2. Whether any other treatment administered to the plaintiff in any setting, satisfied the intensity element of severity requirement enunciated in Listings 3.03B and 3.00C.
3. Whether any of the alleged attacks, identified by the plaintiff, fail to satisfy the duration element of the severity requirement enunciated in Listings 3.03B and 3.00C.

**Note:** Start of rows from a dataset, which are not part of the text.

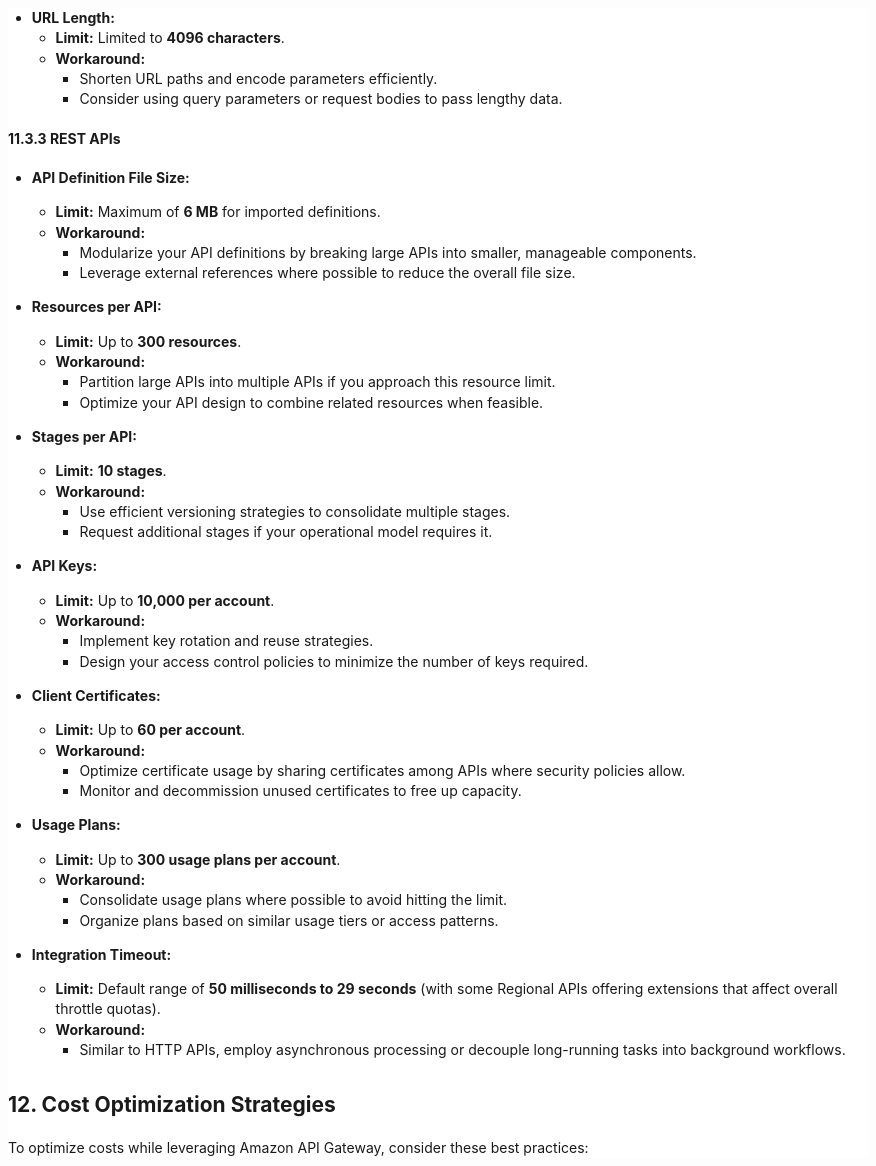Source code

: - **URL Length:**
    - **Limit:** Limited to **4096 characters**.
    - **Workaround:**
        - Shorten URL paths and encode parameters efficiently.
        - Consider using query parameters or request bodies to pass lengthy data.

#### 11.3.3 REST APIs

- **API Definition File Size:**
    - **Limit:** Maximum of **6 MB** for imported definitions.
    - **Workaround:**
        - Modularize your API definitions by breaking large APIs into smaller, manageable components.
        - Leverage external references where possible to reduce the overall file size.

- **Resources per API:**
    - **Limit:** Up to **300 resources**.
    - **Workaround:**
        - Partition large APIs into multiple APIs if you approach this resource limit.
        - Optimize your API design to combine related resources when feasible.

- **Stages per API:**
    - **Limit:** **10 stages**.
    - **Workaround:**
        - Use efficient versioning strategies to consolidate multiple stages.
        - Request additional stages if your operational model requires it.

- **API Keys:**
    - **Limit:** Up to **10,000 per account**.
    - **Workaround:**
        - Implement key rotation and reuse strategies.
        - Design your access control policies to minimize the number of keys required.

- **Client Certificates:**
    - **Limit:** Up to **60 per account**.
    - **Workaround:**
        - Optimize certificate usage by sharing certificates among APIs where security policies allow.
        - Monitor and decommission unused certificates to free up capacity.

- **Usage Plans:**
    - **Limit:** Up to **300 usage plans per account**.
    - **Workaround:**
        - Consolidate usage plans where possible to avoid hitting the limit.
        - Organize plans based on similar usage tiers or access patterns.

- **Integration Timeout:**
    - **Limit:** Default range of **50 milliseconds to 29 seconds** (with some Regional APIs offering extensions that affect overall throttle quotas).
    - **Workaround:**
        - Similar to HTTP APIs, employ asynchronous processing or decouple long-running tasks into background workflows.

## 12. Cost Optimization Strategies

To optimize costs while leveraging Amazon API Gateway, consider these best practices:
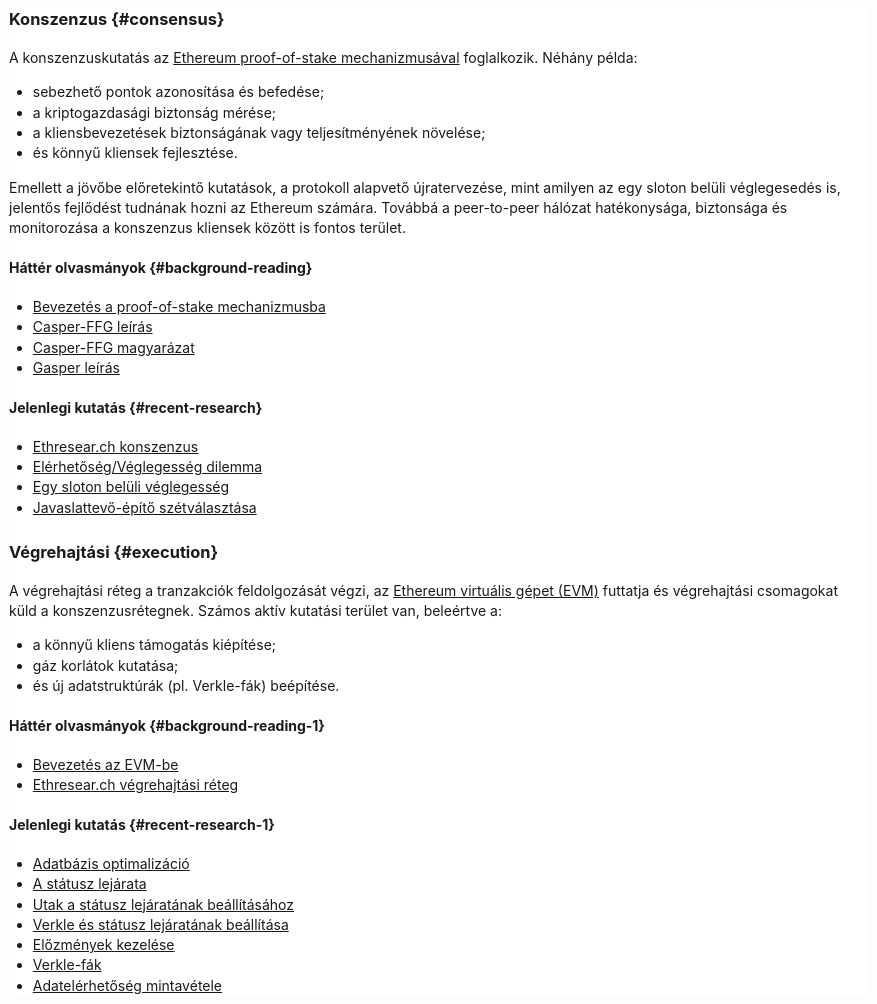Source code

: ### Konszenzus \{#consensus}

A konszenzuskutatás az [Ethereum proof-of-stake mechanizmusával](/developers/docs/consensus-mechanisms/pos/) foglalkozik. Néhány példa:

- sebezhető pontok azonosítása és befedése;
- a kriptogazdasági biztonság mérése;
- a kliensbevezetések biztonságának vagy teljesítményének növelése;
- és könnyű kliensek fejlesztése.

Emellett a jövőbe előretekintő kutatások, a protokoll alapvető újratervezése, mint amilyen az egy sloton belüli véglegesedés is, jelentős fejlődést tudnának hozni az Ethereum számára. Továbbá a peer-to-peer hálózat hatékonysága, biztonsága és monitorozása a konszenzus kliensek között is fontos terület.

#### Háttér olvasmányok \{#background-reading}

- [Bevezetés a proof-of-stake mechanizmusba](/developers/docs/consensus-mechanisms/pos/)
- [Casper-FFG leírás](https://arxiv.org/abs/1710.09437)
- [Casper-FFG magyarázat](https://arxiv.org/abs/1710.09437)
- [Gasper leírás](https://arxiv.org/abs/2003.03052)

#### Jelenlegi kutatás \{#recent-research}

- [Ethresear.ch konszenzus](https://ethresear.ch/c/consensus/29)
- [Elérhetőség/Véglegesség dilemma](https://arxiv.org/abs/2009.04987)
- [Egy sloton belüli véglegesség](https://ethresear.ch/t/a-model-for-cumulative-committee-based-finality/10259)
- [Javaslattevő-építő szétválasztása](https://notes.ethereum.org/@vbuterin/pbs_censorship_resistance)

### Végrehajtási \{#execution}

A végrehajtási réteg a tranzakciók feldolgozását végzi, az [Ethereum virtuális gépet (EVM)](/developers/docs/evm/) futtatja és végrehajtási csomagokat küld a konszenzusrétegnek. Számos aktív kutatási terület van, beleértve a:

- a könnyű kliens támogatás kiépítése;
- gáz korlátok kutatása;
- és új adatstruktúrák (pl. Verkle-fák) beépítése.

#### Háttér olvasmányok \{#background-reading-1}

- [Bevezetés az EVM-be](/developers/docs/evm)
- [Ethresear.ch végrehajtási réteg](https://ethresear.ch/c/execution-layer-research/37)

#### Jelenlegi kutatás \{#recent-research-1}

- [Adatbázis optimalizáció](https://github.com/ledgerwatch/erigon/blob/devel/docs/programmers_guide/db_faq.md)
- [A státusz lejárata](https://notes.ethereum.org/@vbuterin/state_expiry_eip)
- [Utak a státusz lejáratának beállításához](https://hackmd.io/@vbuterin/state_expiry_paths)
- [Verkle és státusz lejáratának beállítása](https://notes.ethereum.org/@vbuterin/verkle_and_state_expiry_proposal)
- [Előzmények kezelése](https://eips.ethereum.org/EIPS/eip-4444)
- [Verkle-fák](https://vitalik.eth.limo/general/2021/06/18/verkle.html)
- [Adatelérhetőség mintavétele](https://github.com/ethereum/research/wiki/A-note-on-data-availability-and-erasure-coding)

4. Whether during any twelve-month period, either identified by the plaintiff or evident from the record, the plaintiff suffered six "attacks," where hospitalizations exceeding twenty-four hours are counted as two attacks.
5. Finally, if it is determined that the plaintiff has not demonstrated six "attacks" in any twelve-month period, why the episodes alleged to be "attacks" by the plaintiff failed to satisfy the requirements of Listings 3.00C and 3.03B.